“The following days” by Caroline Sers

The countryside where, as we know, at the moment everyone wants to return. It is precisely on this that the novelist Caroline Sers played in her book “The following days”. The premise is simple: a giant blackout in the middle of winter.

We find ourselves in a village in the Dordogne not far from a nuclear power station. The problem is that no one can repair and that the breakdown extended to the whole department will last. The first thing to do is therefore very logically for the inhabitants oforganize their survival when all were caught off guard. And everything will go through the associative café where solidarity will be put in place. Pierre is our hero, a neo-rural who will try to find forgotten gestures far from our virtual world. We are of course talking here about alternative solutions and we understand where Caroline Sers wants to go.

The return to nature, the change of life... A theme that is of great concern to our current society. How a grain of sand in the machine can upset our habits and leave us a bit silly in the face of things that our ancestors mastered and which are essential when we can no longer rely on technology. But it goes further than that, the reflection tends towards the philosophical as well.
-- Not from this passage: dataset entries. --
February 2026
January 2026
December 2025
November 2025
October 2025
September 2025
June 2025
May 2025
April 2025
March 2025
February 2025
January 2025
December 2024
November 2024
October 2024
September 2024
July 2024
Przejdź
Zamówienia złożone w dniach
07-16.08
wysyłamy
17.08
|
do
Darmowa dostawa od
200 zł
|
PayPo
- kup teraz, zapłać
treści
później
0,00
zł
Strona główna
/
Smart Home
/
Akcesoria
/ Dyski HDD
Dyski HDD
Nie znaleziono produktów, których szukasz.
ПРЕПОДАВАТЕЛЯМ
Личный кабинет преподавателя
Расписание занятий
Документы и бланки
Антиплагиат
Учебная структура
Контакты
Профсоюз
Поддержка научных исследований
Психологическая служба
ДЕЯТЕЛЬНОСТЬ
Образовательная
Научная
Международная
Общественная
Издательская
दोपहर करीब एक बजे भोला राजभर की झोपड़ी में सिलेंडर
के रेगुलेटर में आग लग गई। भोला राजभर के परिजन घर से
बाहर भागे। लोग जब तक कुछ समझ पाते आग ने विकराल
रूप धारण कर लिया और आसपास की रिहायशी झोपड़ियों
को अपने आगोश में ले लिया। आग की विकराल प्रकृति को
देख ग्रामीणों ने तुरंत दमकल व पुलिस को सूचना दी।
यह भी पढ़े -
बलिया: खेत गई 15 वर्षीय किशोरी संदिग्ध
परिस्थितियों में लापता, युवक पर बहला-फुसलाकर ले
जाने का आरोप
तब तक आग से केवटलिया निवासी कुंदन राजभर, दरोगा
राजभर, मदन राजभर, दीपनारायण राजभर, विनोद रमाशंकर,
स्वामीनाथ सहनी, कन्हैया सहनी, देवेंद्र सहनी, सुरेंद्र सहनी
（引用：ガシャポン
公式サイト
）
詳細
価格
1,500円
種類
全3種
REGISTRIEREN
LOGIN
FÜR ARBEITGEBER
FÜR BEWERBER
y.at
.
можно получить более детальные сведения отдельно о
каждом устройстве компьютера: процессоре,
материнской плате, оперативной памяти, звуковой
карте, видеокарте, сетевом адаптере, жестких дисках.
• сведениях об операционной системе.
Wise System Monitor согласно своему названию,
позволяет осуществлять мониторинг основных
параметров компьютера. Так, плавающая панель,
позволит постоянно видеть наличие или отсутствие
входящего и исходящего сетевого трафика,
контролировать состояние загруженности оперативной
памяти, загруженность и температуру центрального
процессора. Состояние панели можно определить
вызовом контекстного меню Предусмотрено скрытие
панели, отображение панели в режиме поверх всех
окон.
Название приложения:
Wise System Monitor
How do we want to live our lives in the future when we realize that we will no longer be able to continue consuming in this way and mistreating the planet? If it became essential to get closer to nature again and to understand it rather than making it suffer because we need it more than the opposite. It leans towards the side of survivalism and it is true that it is good to question oneself on this theme.

I really liked that Caroline Sers took on the form of the novel to convey her message and also that it was not the apocalypse that she announced to us but simply a power cut which could however leave us in the dark. same embarrassment. And then I also liked to follow the solidarity, the links that are set up between the characters in the turmoil. “The next days”, a reading to ponder before going to buy candles and batteries.